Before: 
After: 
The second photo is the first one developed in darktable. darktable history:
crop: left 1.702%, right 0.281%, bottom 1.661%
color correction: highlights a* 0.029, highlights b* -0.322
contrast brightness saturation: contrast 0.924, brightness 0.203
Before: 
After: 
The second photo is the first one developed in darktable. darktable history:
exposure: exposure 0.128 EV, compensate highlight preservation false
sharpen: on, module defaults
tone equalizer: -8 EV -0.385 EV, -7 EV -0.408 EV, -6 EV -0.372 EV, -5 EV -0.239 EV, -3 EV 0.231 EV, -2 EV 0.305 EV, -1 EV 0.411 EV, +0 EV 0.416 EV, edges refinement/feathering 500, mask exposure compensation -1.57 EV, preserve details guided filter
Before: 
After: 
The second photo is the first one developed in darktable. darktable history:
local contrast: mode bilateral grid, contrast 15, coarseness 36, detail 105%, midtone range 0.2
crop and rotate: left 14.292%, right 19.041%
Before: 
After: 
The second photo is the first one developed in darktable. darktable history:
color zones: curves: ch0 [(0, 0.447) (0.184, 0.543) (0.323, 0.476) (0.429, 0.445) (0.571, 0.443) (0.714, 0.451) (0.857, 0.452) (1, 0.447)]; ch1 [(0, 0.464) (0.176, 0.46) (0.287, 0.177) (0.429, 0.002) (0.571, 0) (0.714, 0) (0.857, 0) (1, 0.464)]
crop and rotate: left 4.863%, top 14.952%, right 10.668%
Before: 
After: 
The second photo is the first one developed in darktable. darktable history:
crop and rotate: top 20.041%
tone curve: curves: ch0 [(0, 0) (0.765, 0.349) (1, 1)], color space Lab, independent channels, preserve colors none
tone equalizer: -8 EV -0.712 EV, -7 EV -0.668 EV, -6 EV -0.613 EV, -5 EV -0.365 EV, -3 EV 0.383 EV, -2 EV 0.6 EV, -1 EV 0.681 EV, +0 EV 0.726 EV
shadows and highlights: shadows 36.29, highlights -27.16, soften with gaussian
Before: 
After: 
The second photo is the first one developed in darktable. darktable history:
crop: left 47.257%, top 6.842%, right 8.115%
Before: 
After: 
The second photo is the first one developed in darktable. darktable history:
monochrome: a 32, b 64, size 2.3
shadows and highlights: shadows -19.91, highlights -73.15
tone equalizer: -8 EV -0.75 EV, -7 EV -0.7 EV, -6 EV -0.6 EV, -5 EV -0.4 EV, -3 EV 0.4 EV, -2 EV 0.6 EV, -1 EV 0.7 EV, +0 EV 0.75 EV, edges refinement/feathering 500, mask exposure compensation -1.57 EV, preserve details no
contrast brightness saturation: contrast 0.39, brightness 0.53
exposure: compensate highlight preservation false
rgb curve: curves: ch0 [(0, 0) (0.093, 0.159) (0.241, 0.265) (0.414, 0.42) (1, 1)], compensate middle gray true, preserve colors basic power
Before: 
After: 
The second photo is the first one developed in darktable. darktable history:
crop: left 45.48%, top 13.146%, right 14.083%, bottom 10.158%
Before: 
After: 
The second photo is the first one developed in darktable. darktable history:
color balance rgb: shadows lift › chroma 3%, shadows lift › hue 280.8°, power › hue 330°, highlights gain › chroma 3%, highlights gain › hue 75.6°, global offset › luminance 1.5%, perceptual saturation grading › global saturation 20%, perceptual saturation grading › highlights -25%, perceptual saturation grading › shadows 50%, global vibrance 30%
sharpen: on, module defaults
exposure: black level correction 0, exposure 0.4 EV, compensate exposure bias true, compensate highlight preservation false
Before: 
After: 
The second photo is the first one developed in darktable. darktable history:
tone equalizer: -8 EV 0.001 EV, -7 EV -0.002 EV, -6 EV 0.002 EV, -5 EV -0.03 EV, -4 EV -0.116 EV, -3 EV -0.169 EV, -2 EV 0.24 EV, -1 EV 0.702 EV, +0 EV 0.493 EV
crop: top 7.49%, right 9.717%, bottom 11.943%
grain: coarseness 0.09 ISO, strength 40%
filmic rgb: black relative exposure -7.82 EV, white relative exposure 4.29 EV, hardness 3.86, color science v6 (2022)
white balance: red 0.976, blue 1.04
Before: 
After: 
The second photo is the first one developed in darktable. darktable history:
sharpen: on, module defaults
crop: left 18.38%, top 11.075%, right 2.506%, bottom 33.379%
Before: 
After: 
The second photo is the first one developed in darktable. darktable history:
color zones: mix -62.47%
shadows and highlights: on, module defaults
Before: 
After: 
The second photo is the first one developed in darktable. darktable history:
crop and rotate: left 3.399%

The exercise:
Lay out all of the entries above as a two-column CSV with the header row entry_text,answer. Give one row per entry, with its text and its answer each in a single double-quoted field and any line breaks replaced by spaces.

Exercise output:
entry_text,answer
"Before: After: The second photo is the first one developed in darktable. darktable history:","crop: left 1.702%, right 0.281%, bottom 1.661% color correction: highlights a* 0.029, highlights b* -0.322 contrast brightness saturation: contrast 0.924, brightness 0.203"
"Before: After: The second photo is the first one developed in darktable. darktable history:","exposure: exposure 0.128 EV, compensate highlight preservation false sharpen: on, module defaults tone equalizer: -8 EV -0.385 EV, -7 EV -0.408 EV, -6 EV -0.372 EV, -5 EV -0.239 EV, -3 EV 0.231 EV, -2 EV 0.305 EV, -1 EV 0.411 EV, +0 EV 0.416 EV, edges refinement/feathering 500, mask exposure compensation -1.57 EV, preserve details guided filter"
"Before: After: The second photo is the first one developed in darktable. darktable history:","local contrast: mode bilateral grid, contrast 15, coarseness 36, detail 105%, midtone range 0.2 crop and rotate: left 14.292%, right 19.041%"
"Before: After: The second photo is the first one developed in darktable. darktable history:","color zones: curves: ch0 [(0, 0.447) (0.184, 0.543) (0.323, 0.476) (0.429, 0.445) (0.571, 0.443) (0.714, 0.451) (0.857, 0.452) (1, 0.447)]; ch1 [(0, 0.464) (0.176, 0.46) (0.287, 0.177) (0.429, 0.002) (0.571, 0) (0.714, 0) (0.857, 0) (1, 0.464)] crop and rotate: left 4.863%, top 14.952%, right 10.668%"
"Before: After: The second photo is the first one developed in darktable. darktable history:","crop and rotate: top 20.041% tone curve: curves: ch0 [(0, 0) (0.765, 0.349) (1, 1)], color space Lab, independent channels, preserve colors none tone equalizer: -8 EV -0.712 EV, -7 EV -0.668 EV, -6 EV -0.613 EV, -5 EV -0.365 EV, -3 EV 0.383 EV, -2 EV 0.6 EV, -1 EV 0.681 EV, +0 EV 0.726 EV shadows and highlights: shadows 36.29, highlights -27.16, soften with gaussian"
"Before: After: The second photo is the first one developed in darktable. darktable history:","crop: left 47.257%, top 6.842%, right 8.115%"
"Before: After: The second photo is the first one developed in darktable. darktable history:","monochrome: a 32, b 64, size 2.3 shadows and highlights: shadows -19.91, highlights -73.15 tone equalizer: -8 EV -0.75 EV, -7 EV -0.7 EV, -6 EV -0.6 EV, -5 EV -0.4 EV, -3 EV 0.4 EV, -2 EV 0.6 EV, -1 EV 0.7 EV, +0 EV 0.75 EV, edges refinement/feathering 500, mask exposure compensation -1.57 EV, preserve details no contrast brightness saturation: contrast 0.39, brightness 0.53 exposure: compensate highlight preservation false rgb curve: curves: ch0 [(0, 0) (0.093, 0.159) (0.241, 0.265) (0.414, 0.42) (1, 1)], compensate middle gray true, preserve colors basic power"
"Before: After: The second photo is the first one developed in darktable. darktable history:","crop: left 45.48%, top 13.146%, right 14.083%, bottom 10.158%"
"Before: After: The second photo is the first one developed in darktable. darktable history:","color balance rgb: shadows lift › chroma 3%, shadows lift › hue 280.8°, power › hue 330°, highlights gain › chroma 3%, highlights gain › hue 75.6°, global offset › luminance 1.5%, perceptual saturation grading › global saturation 20%, perceptual saturation grading › highlights -25%, perceptual saturation grading › shadows 50%, global vibrance 30% sharpen: on, module defaults exposure: black level correction 0, exposure 0.4 EV, compensate exposure bias true, compensate highlight preservation false"
"Before: After: The second photo is the first one developed in darktable. darktable history:","tone equalizer: -8 EV 0.001 EV, -7 EV -0.002 EV, -6 EV 0.002 EV, -5 EV -0.03 EV, -4 EV -0.116 EV, -3 EV -0.169 EV, -2 EV 0.24 EV, -1 EV 0.702 EV, +0 EV 0.493 EV crop: top 7.49%, right 9.717%, bottom 11.943% grain: coarseness 0.09 ISO, strength 40% filmic rgb: black relative exposure -7.82 EV, white relative exposure 4.29 EV, hardness 3.86, color science v6 (2022) white balance: red 0.976, blue 1.04"
"Before: After: The second photo is the first one developed in darktable. darktable history:","sharpen: on, module defaults crop: left 18.38%, top 11.075%, right 2.506%, bottom 33.379%"
"Before: After: The second photo is the first one developed in darktable. darktable history:","color zones: mix -62.47% shadows and highlights: on, module defaults"
"Before: After: The second photo is the first one developed in darktable. darktable history:","crop and rotate: left 3.399%"